Updated guidelines for the management of non-ST-segment elevation ACS were released in 2020 by the European Society of Cardiology (ESC).
The updates place increased reliance on high-sensitivity cardiac troponin testing (hs-cTn) for diagnosis. The guidelines include the use of the CRUSADE risk score (Can Rapid risk stratification of Unstable angina patients Suppress ADverse outcomes with Early implementation) of the ACC/AHA guidelines.
In the emergency setting, electrocardiography (ECG) is the most important diagnostic test for angina. ECG changes that may be seen during anginal episodes include the following:
Transient ST-segment elevations
Dynamic T-wave changes: Inversions, normalizations, or hyperacute changes
ST depressions: These may be junctional, downsloping, or horizontal
Laboratory studies that may be helpful include the following:
Creatine kinase isoenzyme MB (CK-MB) levels
Cardiac troponin levels
Complete blood count
Basic metabolic panel
Diagnostic imaging modalities that may be useful include the following:
Myocardial perfusion imaging
Computed tomography, including CT coronary angiography and CT coronary artery calcium scoring
See Workup for more detail.
Initial therapy focuses on the following:
Stabilizing the patient’s condition
Relieving ischemic pain
Providing antithrombotic therapy
Pharmacologic anti-ischemic therapy includes the following:
Nitrates (for symptomatic relief)
Beta blockers (eg, metoprolol): These are indicated in all patients unless contraindicated
Pharmacologic antithrombotic therapy includes the following:
Glycoprotein IIb/IIIa receptor antagonists (abciximab, eptifibatide, tirofiban)
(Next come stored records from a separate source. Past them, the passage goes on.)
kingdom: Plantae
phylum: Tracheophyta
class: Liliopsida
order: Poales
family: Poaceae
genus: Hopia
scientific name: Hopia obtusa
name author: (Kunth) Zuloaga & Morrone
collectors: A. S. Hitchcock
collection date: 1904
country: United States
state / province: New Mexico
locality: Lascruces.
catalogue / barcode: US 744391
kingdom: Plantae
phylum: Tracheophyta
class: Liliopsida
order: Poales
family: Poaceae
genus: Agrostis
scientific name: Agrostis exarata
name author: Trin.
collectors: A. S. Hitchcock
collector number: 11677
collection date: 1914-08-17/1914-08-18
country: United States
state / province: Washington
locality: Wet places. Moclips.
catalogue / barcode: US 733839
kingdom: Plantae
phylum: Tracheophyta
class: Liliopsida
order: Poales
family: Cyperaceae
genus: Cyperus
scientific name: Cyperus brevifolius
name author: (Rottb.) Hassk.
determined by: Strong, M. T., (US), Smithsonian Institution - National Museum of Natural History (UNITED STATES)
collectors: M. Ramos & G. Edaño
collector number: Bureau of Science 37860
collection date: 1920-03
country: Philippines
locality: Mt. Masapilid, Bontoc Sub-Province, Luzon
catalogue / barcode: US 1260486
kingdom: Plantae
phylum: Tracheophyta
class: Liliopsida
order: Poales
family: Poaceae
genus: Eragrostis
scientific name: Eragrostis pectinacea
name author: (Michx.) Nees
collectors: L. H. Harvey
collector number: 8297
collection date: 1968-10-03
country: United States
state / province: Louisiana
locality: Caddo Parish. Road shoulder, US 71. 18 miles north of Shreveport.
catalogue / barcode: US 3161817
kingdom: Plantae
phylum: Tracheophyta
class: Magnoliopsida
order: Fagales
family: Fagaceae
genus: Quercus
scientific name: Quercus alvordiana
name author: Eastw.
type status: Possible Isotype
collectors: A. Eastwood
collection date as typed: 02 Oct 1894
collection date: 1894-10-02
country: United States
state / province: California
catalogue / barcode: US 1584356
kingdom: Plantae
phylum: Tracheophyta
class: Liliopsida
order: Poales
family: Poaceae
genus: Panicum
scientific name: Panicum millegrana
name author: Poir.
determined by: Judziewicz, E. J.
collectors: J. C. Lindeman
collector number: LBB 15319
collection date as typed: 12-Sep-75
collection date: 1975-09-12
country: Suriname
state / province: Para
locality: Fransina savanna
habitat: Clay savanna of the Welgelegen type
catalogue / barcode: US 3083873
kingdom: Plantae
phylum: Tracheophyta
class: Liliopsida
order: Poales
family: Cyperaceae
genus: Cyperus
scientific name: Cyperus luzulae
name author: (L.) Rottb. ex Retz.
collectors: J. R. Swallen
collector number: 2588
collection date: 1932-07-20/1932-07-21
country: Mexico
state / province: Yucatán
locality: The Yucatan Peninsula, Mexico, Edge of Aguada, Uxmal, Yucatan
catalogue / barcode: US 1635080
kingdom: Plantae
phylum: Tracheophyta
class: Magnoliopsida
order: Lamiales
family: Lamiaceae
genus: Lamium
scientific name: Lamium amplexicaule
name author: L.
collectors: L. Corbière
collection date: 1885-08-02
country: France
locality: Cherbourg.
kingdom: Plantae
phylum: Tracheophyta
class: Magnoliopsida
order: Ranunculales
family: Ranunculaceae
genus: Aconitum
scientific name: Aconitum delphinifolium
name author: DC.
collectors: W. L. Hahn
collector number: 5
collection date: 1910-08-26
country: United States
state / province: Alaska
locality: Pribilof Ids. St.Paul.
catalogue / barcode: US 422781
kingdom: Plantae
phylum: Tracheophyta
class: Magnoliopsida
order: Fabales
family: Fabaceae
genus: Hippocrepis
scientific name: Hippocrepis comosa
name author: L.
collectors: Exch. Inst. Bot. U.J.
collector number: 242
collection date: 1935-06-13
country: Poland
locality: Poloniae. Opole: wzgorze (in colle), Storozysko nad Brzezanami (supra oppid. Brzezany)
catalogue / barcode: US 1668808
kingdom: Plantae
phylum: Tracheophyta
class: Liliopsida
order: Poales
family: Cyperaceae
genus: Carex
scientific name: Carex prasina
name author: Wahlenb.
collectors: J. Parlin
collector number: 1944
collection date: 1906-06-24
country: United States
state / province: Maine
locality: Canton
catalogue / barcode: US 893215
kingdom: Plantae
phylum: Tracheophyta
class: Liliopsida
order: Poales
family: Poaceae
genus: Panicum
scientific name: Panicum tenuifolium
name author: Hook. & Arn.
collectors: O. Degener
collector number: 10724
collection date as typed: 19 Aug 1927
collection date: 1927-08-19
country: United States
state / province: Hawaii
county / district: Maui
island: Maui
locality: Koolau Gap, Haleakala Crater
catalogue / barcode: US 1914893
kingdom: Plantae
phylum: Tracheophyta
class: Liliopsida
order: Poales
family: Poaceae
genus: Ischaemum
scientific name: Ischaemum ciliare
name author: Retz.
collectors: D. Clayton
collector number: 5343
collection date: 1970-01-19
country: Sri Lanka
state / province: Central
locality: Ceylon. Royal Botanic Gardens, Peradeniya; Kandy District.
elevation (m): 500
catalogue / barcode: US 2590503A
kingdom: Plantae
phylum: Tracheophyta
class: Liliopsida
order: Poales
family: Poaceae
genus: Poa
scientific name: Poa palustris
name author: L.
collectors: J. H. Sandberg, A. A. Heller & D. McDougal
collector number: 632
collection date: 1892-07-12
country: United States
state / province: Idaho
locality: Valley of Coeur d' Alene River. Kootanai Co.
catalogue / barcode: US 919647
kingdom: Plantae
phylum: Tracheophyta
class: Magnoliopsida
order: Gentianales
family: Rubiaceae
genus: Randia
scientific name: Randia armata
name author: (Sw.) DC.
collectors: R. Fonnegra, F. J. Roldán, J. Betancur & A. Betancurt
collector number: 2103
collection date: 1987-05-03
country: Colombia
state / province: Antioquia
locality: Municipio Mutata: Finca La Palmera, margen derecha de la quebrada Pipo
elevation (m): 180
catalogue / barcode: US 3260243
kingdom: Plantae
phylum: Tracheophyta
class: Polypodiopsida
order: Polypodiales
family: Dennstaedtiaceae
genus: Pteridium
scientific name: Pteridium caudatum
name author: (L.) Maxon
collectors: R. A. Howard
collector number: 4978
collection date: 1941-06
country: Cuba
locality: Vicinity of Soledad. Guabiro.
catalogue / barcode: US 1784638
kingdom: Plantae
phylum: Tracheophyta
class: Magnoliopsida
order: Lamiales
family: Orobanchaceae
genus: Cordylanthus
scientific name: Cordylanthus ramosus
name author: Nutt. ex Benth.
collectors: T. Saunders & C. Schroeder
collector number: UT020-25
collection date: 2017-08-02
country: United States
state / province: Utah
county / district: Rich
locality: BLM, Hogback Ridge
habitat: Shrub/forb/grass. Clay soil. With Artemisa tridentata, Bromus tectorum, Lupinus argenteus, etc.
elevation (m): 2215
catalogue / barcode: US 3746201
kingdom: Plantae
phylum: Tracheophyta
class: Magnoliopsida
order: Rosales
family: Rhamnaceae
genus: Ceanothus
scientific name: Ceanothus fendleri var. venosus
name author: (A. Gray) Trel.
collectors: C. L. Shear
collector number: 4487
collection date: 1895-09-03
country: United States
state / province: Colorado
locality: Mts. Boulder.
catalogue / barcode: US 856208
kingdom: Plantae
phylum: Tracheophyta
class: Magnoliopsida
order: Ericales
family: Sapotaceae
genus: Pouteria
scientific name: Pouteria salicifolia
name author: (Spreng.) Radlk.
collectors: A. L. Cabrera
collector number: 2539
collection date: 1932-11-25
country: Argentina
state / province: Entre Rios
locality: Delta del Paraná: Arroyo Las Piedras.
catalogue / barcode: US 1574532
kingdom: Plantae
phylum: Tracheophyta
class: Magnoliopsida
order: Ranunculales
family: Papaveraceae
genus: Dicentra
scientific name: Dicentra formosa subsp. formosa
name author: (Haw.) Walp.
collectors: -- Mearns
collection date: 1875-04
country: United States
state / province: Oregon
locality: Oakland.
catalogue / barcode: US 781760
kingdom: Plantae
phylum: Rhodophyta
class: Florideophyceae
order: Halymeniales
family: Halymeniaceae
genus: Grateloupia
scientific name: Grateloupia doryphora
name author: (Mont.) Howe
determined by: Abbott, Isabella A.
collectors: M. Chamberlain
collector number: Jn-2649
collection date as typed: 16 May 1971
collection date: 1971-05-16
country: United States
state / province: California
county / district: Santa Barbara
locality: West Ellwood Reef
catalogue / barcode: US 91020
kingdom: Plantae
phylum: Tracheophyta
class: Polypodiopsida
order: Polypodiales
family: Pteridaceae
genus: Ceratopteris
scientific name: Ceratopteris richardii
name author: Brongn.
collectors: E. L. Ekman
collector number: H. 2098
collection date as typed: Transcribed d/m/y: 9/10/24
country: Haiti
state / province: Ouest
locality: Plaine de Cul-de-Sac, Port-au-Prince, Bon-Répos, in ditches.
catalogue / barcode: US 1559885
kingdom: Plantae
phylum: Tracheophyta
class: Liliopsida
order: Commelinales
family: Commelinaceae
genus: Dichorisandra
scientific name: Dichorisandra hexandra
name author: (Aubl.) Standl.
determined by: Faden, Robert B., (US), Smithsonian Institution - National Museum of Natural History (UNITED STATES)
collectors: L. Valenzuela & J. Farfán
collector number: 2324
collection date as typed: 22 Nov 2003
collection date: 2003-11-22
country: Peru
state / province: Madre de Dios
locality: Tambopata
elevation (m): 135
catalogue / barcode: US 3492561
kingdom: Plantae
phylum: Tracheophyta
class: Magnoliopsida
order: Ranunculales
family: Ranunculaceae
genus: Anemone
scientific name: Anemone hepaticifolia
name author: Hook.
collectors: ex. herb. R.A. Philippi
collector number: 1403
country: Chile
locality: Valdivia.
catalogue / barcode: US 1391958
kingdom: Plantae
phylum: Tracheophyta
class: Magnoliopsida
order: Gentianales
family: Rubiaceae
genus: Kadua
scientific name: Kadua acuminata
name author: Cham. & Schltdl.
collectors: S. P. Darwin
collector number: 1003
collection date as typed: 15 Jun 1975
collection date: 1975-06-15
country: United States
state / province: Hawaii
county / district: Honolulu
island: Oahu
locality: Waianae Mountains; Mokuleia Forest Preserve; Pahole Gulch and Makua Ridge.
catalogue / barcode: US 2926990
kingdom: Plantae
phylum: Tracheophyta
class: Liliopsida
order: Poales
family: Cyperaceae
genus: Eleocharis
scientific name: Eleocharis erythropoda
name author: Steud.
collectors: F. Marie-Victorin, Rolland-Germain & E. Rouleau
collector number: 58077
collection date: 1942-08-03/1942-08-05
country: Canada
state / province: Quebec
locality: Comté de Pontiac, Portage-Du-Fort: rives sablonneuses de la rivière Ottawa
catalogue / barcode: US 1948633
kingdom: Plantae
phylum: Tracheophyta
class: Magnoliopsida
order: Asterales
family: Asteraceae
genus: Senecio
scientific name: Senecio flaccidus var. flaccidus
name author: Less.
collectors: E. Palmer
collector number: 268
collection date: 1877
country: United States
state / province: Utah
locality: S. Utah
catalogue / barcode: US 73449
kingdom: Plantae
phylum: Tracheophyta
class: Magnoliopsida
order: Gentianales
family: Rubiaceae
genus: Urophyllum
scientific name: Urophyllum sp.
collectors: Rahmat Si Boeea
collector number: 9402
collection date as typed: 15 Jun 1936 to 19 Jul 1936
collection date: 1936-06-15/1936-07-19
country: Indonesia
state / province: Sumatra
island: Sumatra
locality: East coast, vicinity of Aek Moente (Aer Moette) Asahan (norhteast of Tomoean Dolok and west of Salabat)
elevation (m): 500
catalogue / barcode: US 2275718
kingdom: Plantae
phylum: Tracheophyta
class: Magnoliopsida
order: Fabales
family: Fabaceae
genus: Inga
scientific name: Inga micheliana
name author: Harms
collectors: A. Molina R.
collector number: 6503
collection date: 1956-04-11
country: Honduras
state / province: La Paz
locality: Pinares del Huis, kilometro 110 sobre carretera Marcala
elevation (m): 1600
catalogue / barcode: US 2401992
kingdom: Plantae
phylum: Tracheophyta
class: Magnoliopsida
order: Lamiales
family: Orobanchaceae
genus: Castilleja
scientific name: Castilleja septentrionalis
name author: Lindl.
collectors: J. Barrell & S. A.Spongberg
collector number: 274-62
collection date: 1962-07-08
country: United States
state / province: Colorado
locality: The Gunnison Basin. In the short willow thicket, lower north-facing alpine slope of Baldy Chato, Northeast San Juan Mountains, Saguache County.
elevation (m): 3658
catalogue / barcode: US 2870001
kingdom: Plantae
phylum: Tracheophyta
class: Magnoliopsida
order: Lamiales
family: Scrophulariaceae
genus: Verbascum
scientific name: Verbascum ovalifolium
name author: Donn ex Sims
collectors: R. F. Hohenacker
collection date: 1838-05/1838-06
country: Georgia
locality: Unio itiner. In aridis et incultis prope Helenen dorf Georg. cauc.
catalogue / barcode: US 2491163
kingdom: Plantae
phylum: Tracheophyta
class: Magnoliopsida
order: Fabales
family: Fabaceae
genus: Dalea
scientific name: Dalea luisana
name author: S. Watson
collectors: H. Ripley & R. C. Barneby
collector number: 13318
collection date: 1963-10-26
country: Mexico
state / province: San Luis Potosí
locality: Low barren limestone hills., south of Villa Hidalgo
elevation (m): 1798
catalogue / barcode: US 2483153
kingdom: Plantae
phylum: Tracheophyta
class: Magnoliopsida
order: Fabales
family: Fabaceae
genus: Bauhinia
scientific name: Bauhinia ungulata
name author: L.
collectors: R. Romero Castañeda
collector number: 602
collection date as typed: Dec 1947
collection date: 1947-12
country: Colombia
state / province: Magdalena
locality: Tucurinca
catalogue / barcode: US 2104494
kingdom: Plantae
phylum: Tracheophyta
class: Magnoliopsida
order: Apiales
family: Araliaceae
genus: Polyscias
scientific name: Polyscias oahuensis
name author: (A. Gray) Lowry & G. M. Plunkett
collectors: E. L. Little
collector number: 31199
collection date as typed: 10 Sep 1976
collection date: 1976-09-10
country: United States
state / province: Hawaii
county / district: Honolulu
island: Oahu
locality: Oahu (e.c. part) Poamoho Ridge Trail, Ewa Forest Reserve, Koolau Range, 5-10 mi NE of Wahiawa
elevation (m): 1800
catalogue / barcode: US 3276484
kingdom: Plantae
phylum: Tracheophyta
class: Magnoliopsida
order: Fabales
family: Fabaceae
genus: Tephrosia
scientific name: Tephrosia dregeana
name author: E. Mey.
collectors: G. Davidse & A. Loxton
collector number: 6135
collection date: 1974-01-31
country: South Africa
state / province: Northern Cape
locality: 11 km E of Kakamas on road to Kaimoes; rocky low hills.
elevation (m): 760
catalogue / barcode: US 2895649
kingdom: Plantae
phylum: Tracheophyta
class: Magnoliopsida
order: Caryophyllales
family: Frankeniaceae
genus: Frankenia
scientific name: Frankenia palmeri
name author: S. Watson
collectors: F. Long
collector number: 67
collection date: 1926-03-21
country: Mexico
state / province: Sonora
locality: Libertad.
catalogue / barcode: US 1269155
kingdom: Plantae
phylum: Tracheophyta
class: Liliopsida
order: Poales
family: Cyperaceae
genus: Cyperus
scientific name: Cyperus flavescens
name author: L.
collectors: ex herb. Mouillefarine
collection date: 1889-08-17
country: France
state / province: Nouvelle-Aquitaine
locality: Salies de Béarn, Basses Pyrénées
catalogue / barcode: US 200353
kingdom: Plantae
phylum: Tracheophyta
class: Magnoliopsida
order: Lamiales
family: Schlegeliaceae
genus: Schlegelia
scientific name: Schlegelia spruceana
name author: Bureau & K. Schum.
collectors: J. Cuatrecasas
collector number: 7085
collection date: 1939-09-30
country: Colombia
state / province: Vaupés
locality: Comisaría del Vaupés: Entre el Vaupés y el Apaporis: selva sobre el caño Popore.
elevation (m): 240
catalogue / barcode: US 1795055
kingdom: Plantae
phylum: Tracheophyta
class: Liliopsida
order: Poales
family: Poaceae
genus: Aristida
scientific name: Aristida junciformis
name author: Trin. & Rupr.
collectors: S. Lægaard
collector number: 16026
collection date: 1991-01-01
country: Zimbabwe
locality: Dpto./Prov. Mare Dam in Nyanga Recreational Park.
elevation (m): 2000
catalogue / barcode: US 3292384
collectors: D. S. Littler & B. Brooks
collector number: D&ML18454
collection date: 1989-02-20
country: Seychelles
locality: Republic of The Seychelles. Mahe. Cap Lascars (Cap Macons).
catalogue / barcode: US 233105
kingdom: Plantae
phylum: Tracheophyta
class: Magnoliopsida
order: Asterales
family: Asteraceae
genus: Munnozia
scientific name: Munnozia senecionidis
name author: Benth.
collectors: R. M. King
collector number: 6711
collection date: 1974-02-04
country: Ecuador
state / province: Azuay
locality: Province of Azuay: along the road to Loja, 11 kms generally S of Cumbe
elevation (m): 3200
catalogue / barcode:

Pharmacologic anticoagulant therapy includes the following:
Unfractionated heparin (UFH)
Low-molecular-weight heparin (LMWH; dalteparin, nadroparin, enoxaparin)
Factor Xa inhibitors (rivaroxaban, fondaparinux)
Additional therapeutic measures that may be indicated include the following:
Percutaneous coronary intervention (preferred treatment for ST-elevation MI)
Current guidelines for patients with moderate- or high-risk ACS include the following:
Early invasive approach
Concomitant antithrombotic therapy, including aspirin and clopidogrel, as well as UFH or LMWH
See Treatment and Medication for more detail.
The image below depicts a 62-year-old woman with a history of chronic stable angina and a “valve problem.”
A 62-year-old woman with a history of chronic stable angina and a “valve problem” presents with new chest pain. She is symptomatic on arrival, complaining of shortness of breath and precordial chest tightness. Her initial vital signs are blood pressure = 140/90 mm Hg and heart rate = 98. Her electrocardiogram (ECG) is as shown. She is given nitroglycerin sublingually, and her pressure decreases to 80/palpation. Right ventricular ischemia should be considered in this patient.